A Public Roundtable at the Petrie Museum, UCL, London

26 March 2014, Petrie Museum, University College London 6:00pm

The area of Bloomsbury is known for its connection to literature, culture, art and education. As the home of the Bloomsbury Group, it is an area in which many well-known writers have resided; it is also where several of London’s best loved museums and UCL’s main campus are located. However, aspects of its less well-known history have recently been explored by a number of UCL academics, seeking to re-evaluate Bloomsbury: including work on the presence of slave-owners, African and Asian students, and members of the LGBT community, as well as on the development of Egyptian Archaeology and eugenics.

The connections of these elements to each other, and of each to the area of Bloomsbury, was the focus of a roundtable discussion entitled ‘Rethinking Bloomsbury’ held on 26 March at the Petrie Museum. This interdisciplinary event was organised by the Legacies of British Slave-ownership Project (LBS), History Department, UCL in conjunction with the Petrie Museum, UCL and sponsored by the Joint Faculty Institute of Graduate Studies (J-FIGS). The aim was to facilitate a conversation between UCL-based projects which investigate these diverse yet connected Bloomsbury histories in order to gain a wider understanding of the history of UCL’s Bloomsbury campus and the surrounding district.

Representatives from each project gave brief presentations about their work, after which all participants engaged in a roundtable discussion, followed by questions from the audience.


Caroline Bressey, Director of the Equiano Centre and Lecturer in the Department of Geography, UCL. She was Principal Investigator on the AHRC funded project (2012-2013) 'Drawing over the Colour Line: geographies of art and cosmopolitan politics in London 1919-1939’. Caroline also co-curated Black Bloomsbury with Dr Gemma Romain; the exhibition was held at the UCL Art Museum between 23 September and 13 December 2013.
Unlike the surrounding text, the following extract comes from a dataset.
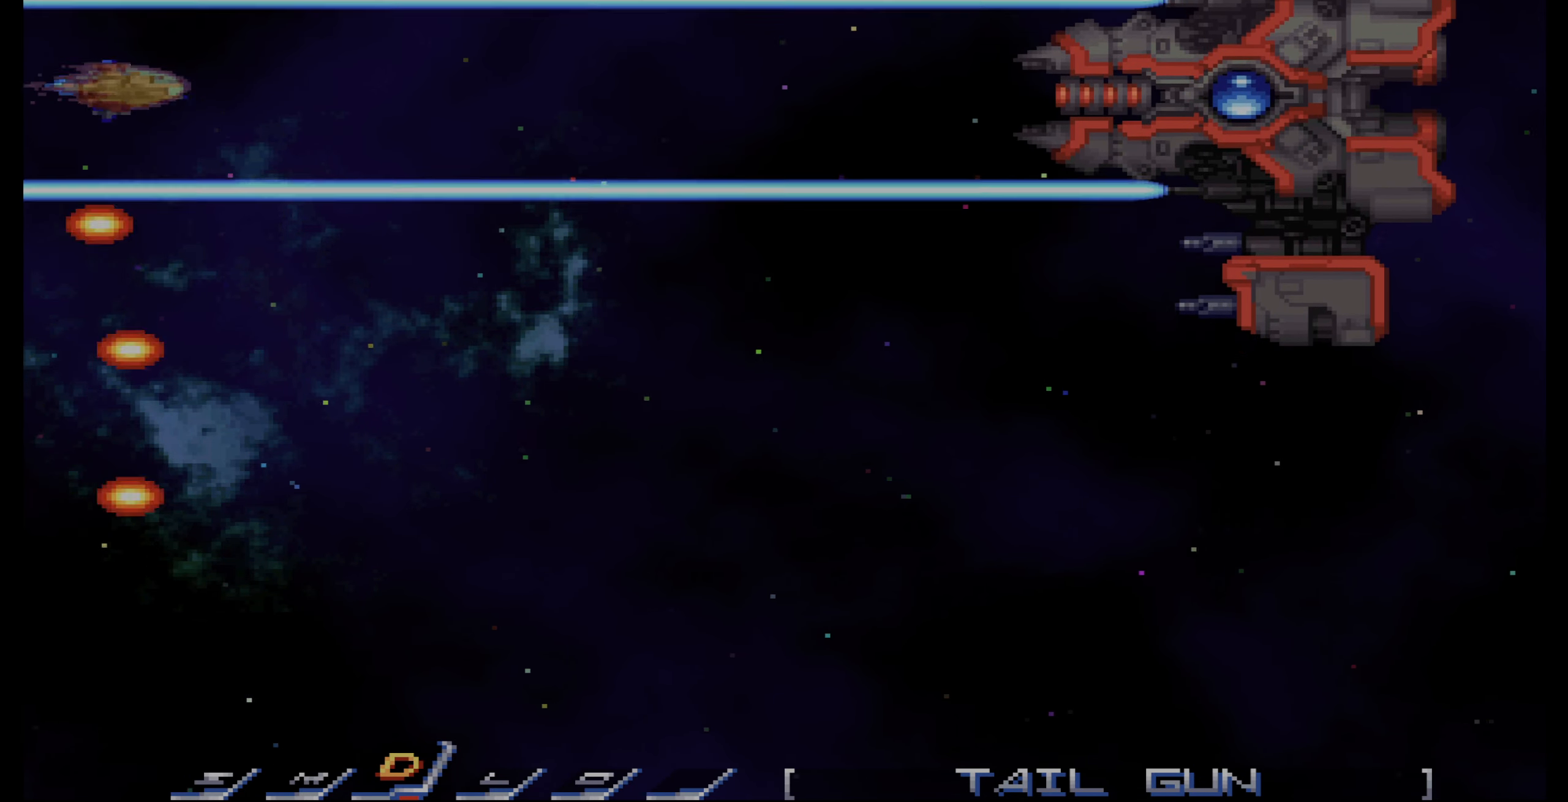
{"buttons": [], "events": [[17, "DPAD_LEFT", "up"], [83, "DPAD_UP", "down"], [167, "DPAD_UP", "up"], [267, "DPAD_UP", "down"], [333, "DPAD_UP", "up"]]}
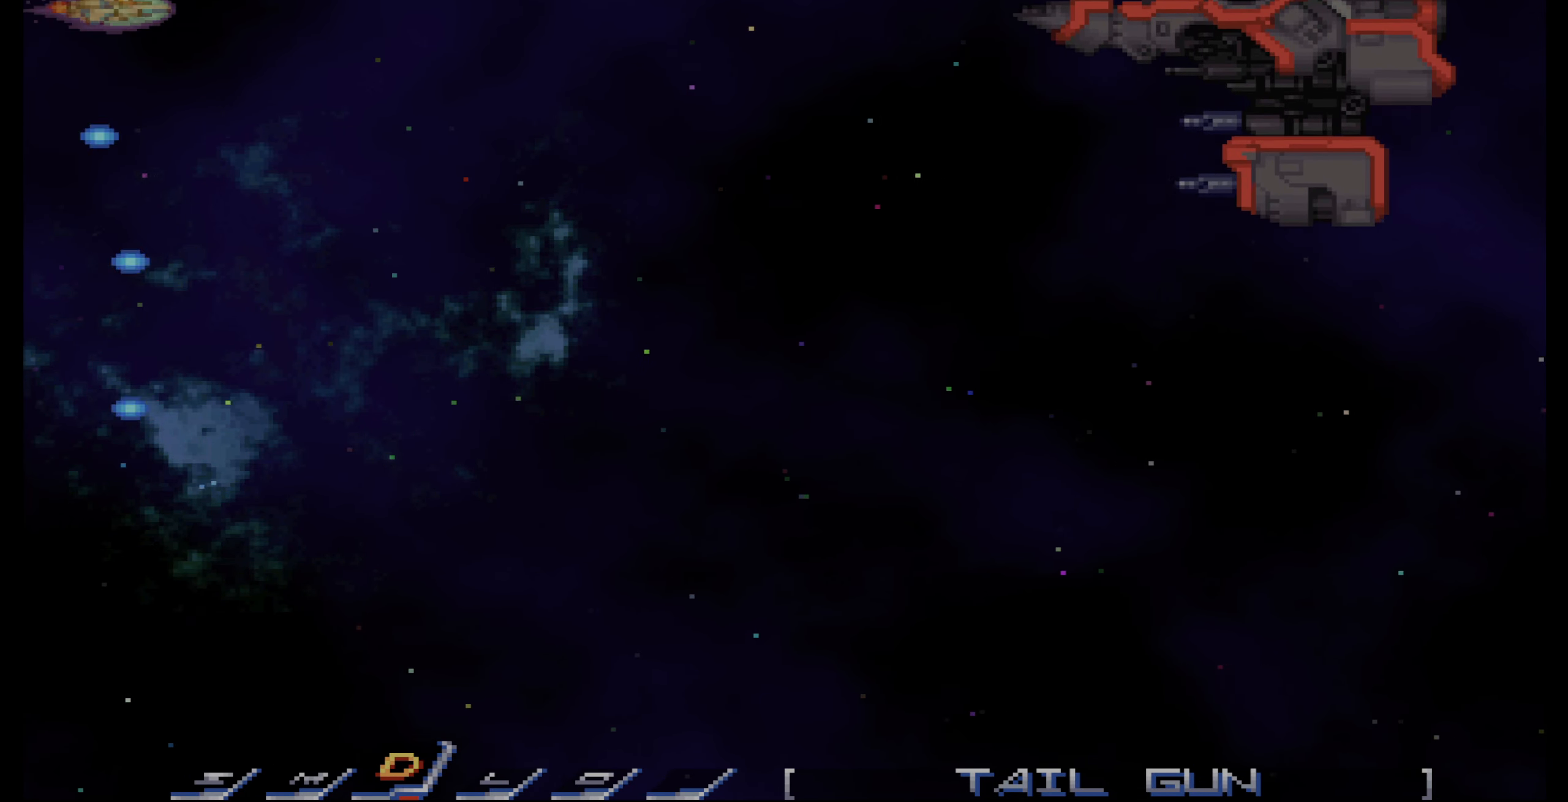
{"buttons": ["DPAD_DOWN"], "events": [[100, "DPAD_DOWN", "down"], [167, "DPAD_DOWN", "up"], [317, "DPAD_DOWN", "down"], [367, "DPAD_DOWN", "up"], [450, "DPAD_DOWN", "down"]]}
Debbie Challis, Audience Development Officer, Petrie Museum of Egyptian Archaeology. She is interested in, among other things, the impact of racial science on ideas about the past. Her book, The Archaeology of Race. The Eugenic Ideas of Francis Galton and Flinders Petrie (London: Bloomsbury Academic), was published in 2013.

Subhadra Das, Curator UCL Teaching and Research Collections. She is the primary contact for the UCL Pathology Collections and the Galton Collection.

Nicholas Draper, Co-Director, Legacies of British Slave Ownership: Structure and Significance of British Caribbean Slave-Ownership 1763-1833 (LBS). His foundational analysis of the Slave Compensation records was published by Cambridge University Press in 2009 as The Price of Emancipation: Slave-Ownership, Compensation and British Society at the End of Slavery. As part of his work on the compensation records, Nick has investigated the links between slave-ownership and people living in Bloomsbury.

John J. Johnston, Post Graduate Researcher, Institute of Archaeology, UCL. He has contributed substantially to The Petrie Museum of Egyptian Archaeology's programme of events for LGBT History Month since 2008 and has delivered walking tours of Egyptological and academic Bloomsbury. In so doing, he has encountered a number of fascinating historical figures from the academic and creative worlds who have contributed to Bloomsbury's diverse sexual ambience.

Chair: Kristy Warren, Research Associate, LBS, Department of History, UCL.